According to a study done by Pepperdine University, if you had invested $1,000 in the Dow Jones Industrial Average every election cycle on January 1 of the first year of every Presidential term and sold on October 15th of the second year since 1950, your $1,000 would today be worth approximately $650 – not inflation adjusted. On the other hand, had you invested $1,000 on October 15th of the second year of every term and sold on December 31st of the last year of every Presidential term since 1950, your $1,000 would now be worth more than $70,000. Can this be a coincidence? I think not.

History shows us that fiscal and/or monetary stimulus shows up in the third and fourth year of terms, which in turn NORMALLY helps the economy and markets. The election comes, folks feel all warm and fuzzy, and then vote for the incumbent. At least this is supposed to be the way it works. But, alas, this time is truly different.

We have seen every kind of stimulus known to man (and I am sure many still await additional stimulus from regulators before tomorrow comes) and yet the real economy and markets have not responded. It is like being a doctor calling for the crash cart and applying emergency technique available but eventually the doctor just has to pull the covers over the patient. I really do not like using that analogy at present as our family unexpectedly lost our 8-year-old Lab, Luke, last week, but it is the one that I think is the most appropiate. The patient, in this case, is the US and global economy, which are not responding to stimulus.

If I had told you a year ago that we would have the Fed back-stopping the JPM/Bear Stearns deal, the Fed creating all sorts of ridiculous term lending facilities, money supply growing at alarming rates and Fed funds falling from 5½% to 2%, you would think that the economy, credit and equity markets would be roaring, right?

They are roaring, but in the wrong direction. So once the election (which ought to be a delightful mud-slinging affair) is over, no matter who is victorious, the stimuli we have witnessed may very well be removed. And if the economy and markets haven’t responded to this latest round of record stimulus, just take a guess how they will do without it. Just imagine a cardiac ward without a crash cart and I think you will get the picture.
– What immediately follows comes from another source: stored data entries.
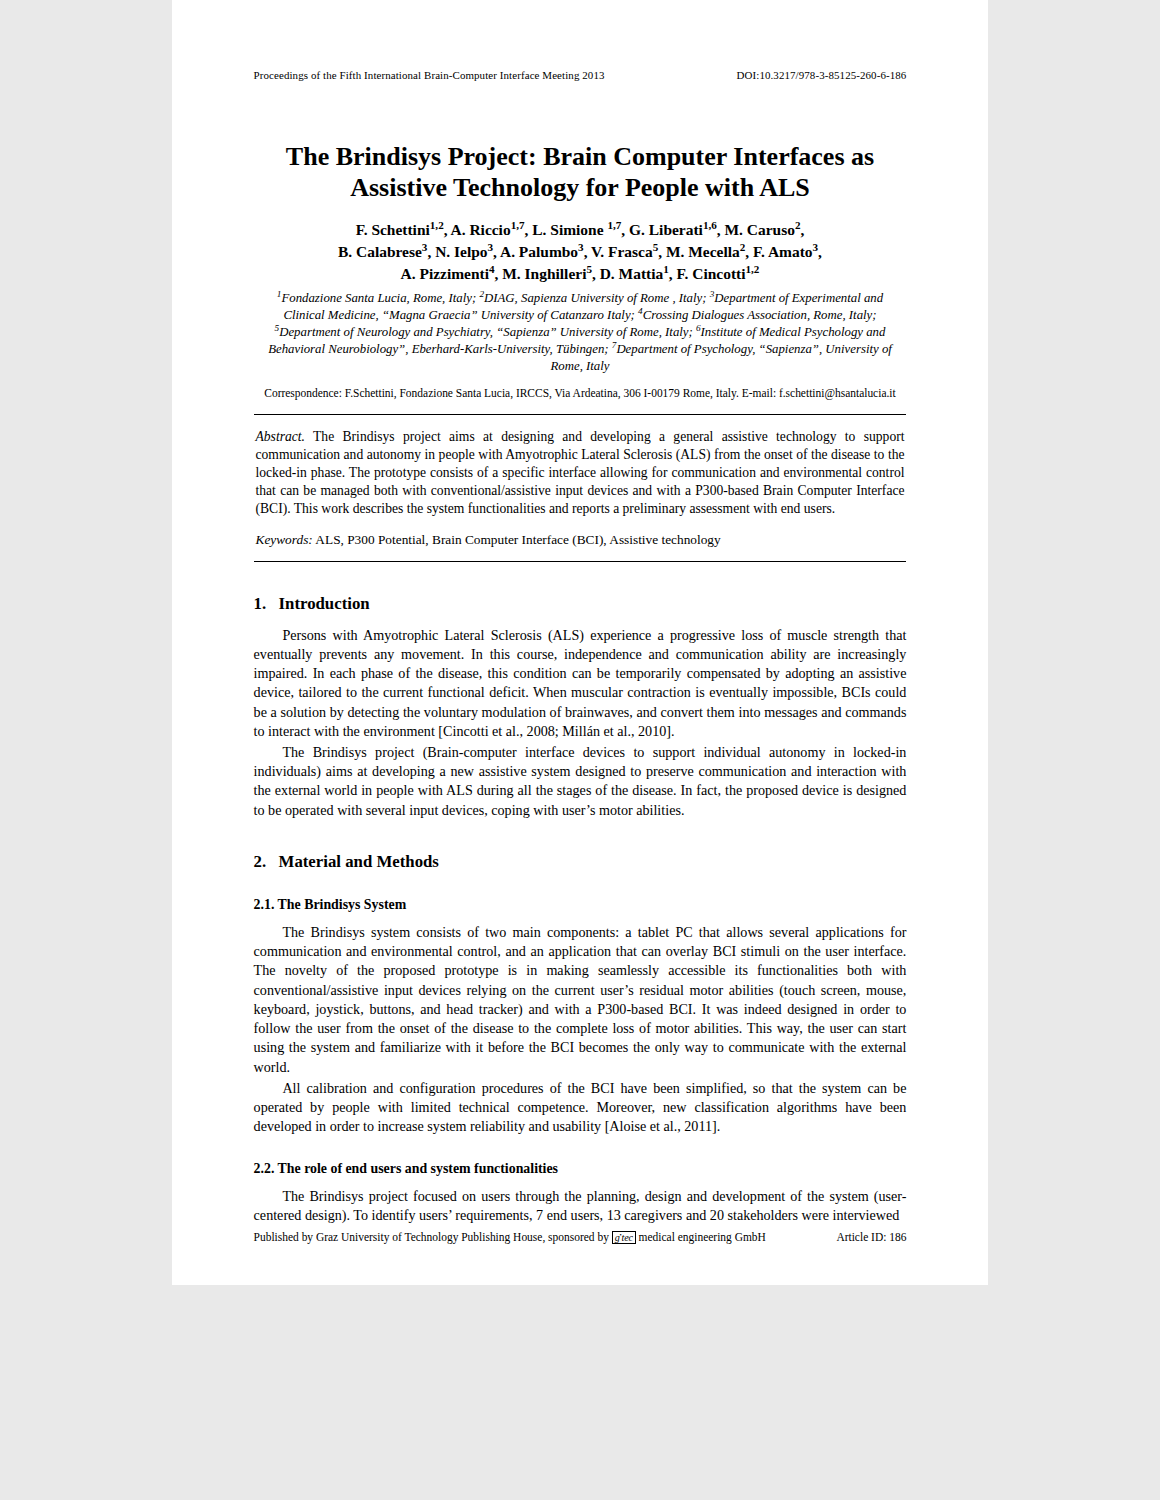Proceedings of the Fifth International Brain-Computer Interface Meeting 2013 DOI:10.3217/978-3-85125-260-6-186
The Brindisys Project: Brain Computer Interfaces as Assistive Technology for People with ALS
F. Schettini1,2, A. Riccio1,7, L. Simione 1,7, G. Liberati1,6, M. Caruso2,
B. Calabrese3, N. Ielpo3, A. Palumbo3, V. Frasca5, M. Mecella2, F. Amato3,
A. Pizzimenti4, M. Inghilleri5, D. Mattia1, F. Cincotti1,2
1Fondazione Santa Lucia, Rome, Italy; 2DIAG, Sapienza University of Rome , Italy; 3Department of Experimental and Clinical Medicine, “Magna Graecia” University of Catanzaro Italy; 4Crossing Dialogues Association, Rome, Italy; 5Department of Neurology and Psychiatry, “Sapienza” University of Rome, Italy; 6Institute of Medical Psychology and Behavioral Neurobiology”, Eberhard-Karls-University, Tübingen; 7Department of Psychology, “Sapienza”, University of Rome, Italy
Correspondence: F.Schettini, Fondazione Santa Lucia, IRCCS, Via Ardeatina, 306 I-00179 Rome, Italy. E-mail: f.schettini@hsantalucia.it
Abstract. The Brindisys project aims at designing and developing a general assistive technology to support communication and autonomy in people with Amyotrophic Lateral Sclerosis (ALS) from the onset of the disease to the locked-in phase. The prototype consists of a specific interface allowing for communication and environmental control that can be managed both with conventional/assistive input devices and with a P300-based Brain Computer Interface (BCI). This work describes the system functionalities and reports a preliminary assessment with end users.
Keywords: ALS, P300 Potential, Brain Computer Interface (BCI), Assistive technology
1. Introduction
Persons with Amyotrophic Lateral Sclerosis (ALS) experience a progressive loss of muscle strength that eventually prevents any movement. In this course, independence and communication ability are increasingly impaired. In each phase of the disease, this condition can be temporarily compensated by adopting an assistive device, tailored to the current functional deficit. When muscular contraction is eventually impossible, BCIs could be a solution by detecting the voluntary modulation of brainwaves, and convert them into messages and commands to interact with the environment [Cincotti et al., 2008; Millán et al., 2010].
The Brindisys project (Brain-computer interface devices to support individual autonomy in locked-in individuals) aims at developing a new assistive system designed to preserve communication and interaction with the external world in people with ALS during all the stages of the disease. In fact, the proposed device is designed to be operated with several input devices, coping with user’s motor abilities.
2. Material and Methods
2.1. The Brindisys System
The Brindisys system consists of two main components: a tablet PC that allows several applications for communication and environmental control, and an application that can overlay BCI stimuli on the user interface. The novelty of the proposed prototype is in making seamlessly accessible its functionalities both with conventional/assistive input devices relying on the current user’s residual motor abilities (touch screen, mouse, keyboard, joystick, buttons, and head tracker) and with a P300-based BCI. It was indeed designed in order to follow the user from the onset of the disease to the complete loss of motor abilities. This way, the user can start using the system and familiarize with it before the BCI becomes the only way to communicate with the external world.
All calibration and configuration procedures of the BCI have been simplified, so that the system can be operated by people with limited technical competence. Moreover, new classification algorithms have been developed in order to increase system reliability and usability [Aloise et al., 2011].
2.2. The role of end users and system functionalities
The Brindisys project focused on users through the planning, design and development of the system (user-centered design). To identify users’ requirements, 7 end users, 13 caregivers and 20 stakeholders were interviewed
Published by Graz University of Technology Publishing House, sponsored by g•tec medical engineering GmbH Article ID: 186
There are other reasons to expect a 2010 low as well. Secular bear markets tend to last 16 years or so, which for new folks in the business will feel like an eternity. The preceding secular bull market lasted 18 years from 1982 – 2000 and was the giddiest secular bull market of them all. With that incredible run now well behind us, we suggest that this current secular bear market will take the biggest toll as we recover from the last party-induced hangover of 1982 – 2000.

It is okay by us as we are positioned in a risk-averse fashion with tight risk controls firmly in place. In the midst of these long-term secular moves come shorter-term cyclical moves that last 3 to 4 years. Consider that the secular bear started in 2000 (at the height of the “dot-com” era) and began with a 3-year, gut wrenching, 50% cyclical bear move into 2003, which in turn led to a 4-year, 100% move back to the 2000 highs by 2007.

It’s funny how arithmetic works. If you had simply stayed invested the whole time from 2000 – 2007 you would have nothing to show for it except a lot of aggravation and used up “emotional capital”.